Obésité: les cellules se ‘souviennent’ du surpoids
MONTRÉAL — Les tissus adipeux conservent une «mémoire» du surplus de poids, ce qui complique encore davantage la tâche de ceux qui essaient de maigrir, a constaté une équipe européenne.
Les chercheurs expliquent que leurs résultats témoignent de «l’existence d’une mémoire obésogène, largement basée sur des changements épigénétiques stables, dans les adipocytes de souris et probablement dans d’autres types de cellules».
«Ces changements, précisent-ils dans la prestigieuse revue scientifique Nature, semblent préparer les cellules à des réponses pathologiques dans un environnement obésogène, contribuant à l’effet ‘yo-yo’ problématique souvent observé avec les régimes.»
Cet effet ‘yo-yo’ est bien documenté dans la littérature scientifique depuis de nombreuses années, a rappelé Benoit Arsenault, qui est professeur agrégé à la faculté de médecine de l’Université Laval.
«On sait que les gens qui ont un poids élevé, qui se mettent dans une situation de déficit calorique (et) qui essaient de perdre du poids, il y en a une partie pour qui ça ne fonctionne pas du tout, mais il y en a une partie pour qui ça fonctionne à court terme, mais au bout de quelques semaines ou quelques mois, les kilos reviennent, et parfois même on reprend un peu plus que ce qu’on avait perdu au début», a-t-il dit.

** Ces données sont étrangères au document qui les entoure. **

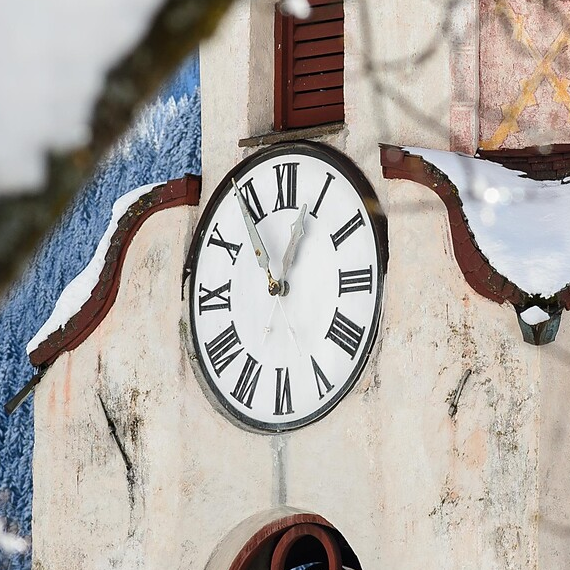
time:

Les chercheurs européens ont utilisé des techniques de séquençage sophistiquées pour examiner des cellules humaines et murines.
Ils ont ainsi constaté, en comparant des tissus humains adipeux prélevés avant et deux ans après une chirurgie bariatrique, des changements dans l’expression des gènes, notamment ce qui concerne les processus métaboliques, l’inflammation et la signalisation cellulaire.
Les cellules de souris, quant à elles, conservaient une «mémoire épigénétique» qui les prédisposait apparemment à une réponse excessive en cas de réexposition à une alimentation riche en gras. Cela entraînait une prise de poids plus rapide, comparativement aux souris n’ayant jamais été obèses.
On sait que le cerveau a mis en place des mécanismes biologiques pour résister à la perte de poids, a dit le professeur Arsenault, et qu’il s’agit d’une stratégie évolutive: si on ne résiste pas à la perte de poids lors d’une longue famine, la survie pourrait être menacée.
«Mais on ne savait pas qu’il y a aussi des mécanismes dans le tissu adipeux qui est responsable d’emmagasiner notre surplus d’énergie, a-t-il poursuivi. Quand on a un excédent calorique, ce ne sera pas long que la cellule adipeuse va mettre en place des mécanismes pour, justement, favoriser le gain de poids, pour éviter des pertes de poids, parce que notre organisme est programmé contre la perte de poids.»
Plus on étudie le phénomène de l’obésité, plus on en découvre la complexité et plus on réalise qu’il ne sera pas simple de mettre au point un traitement, si c’est seulement possible, a souligné le professeur Arsenault.
Et s’il n’est pas impossible que cette découverte mène un jour au développement de nouveaux traitements, selon lui, son impact à court terme sera fort probablement plus humain que médical.
«Pour le moment, on offre des réponses aux individus qui ont des enjeux d’obésité, a-t-il dit. Un phénomène de perte de poids et de regain de poids peut avoir des conséquences psychologiques très négatives, notamment au niveau de l’estime de soi. C’est important de dire à ces gens-là que ce n’est pas de leur faute, s’ils ne sont pas capables de perdre du poids à long terme.»
De multiples tentatives répétées et infructueuses de perte de poids peuvent avoir un «impact dévastateur sur la santé mentale» des patients, a réitéré M. Arsenault. Une telle étude pourrait donc leur apporter une certaine «paix d’esprit» en les amenant à développer une relation plus saine avec leur corps.
Il faut aussi répéter l’importance de l’activité physique, a-t-il ajouté, puisqu’on verra de multiples bienfaits sur différentes facettes de la santé, même sans perte de poids importante.
«(Cette étude) recadre les attentes des gens envers leur poids et le format de leur corps, a conclu M. Arsenault. Les études sont très claires: la majorité des bénéfices est expliquée par une perte de poids d’environ 5 ou 10 % du poids corporel de départ. Perdre 20 ou 25 % n’amènera pas de bénéfices proportionnels. On parle donc de petits changements qui ont des effets spectaculaires.»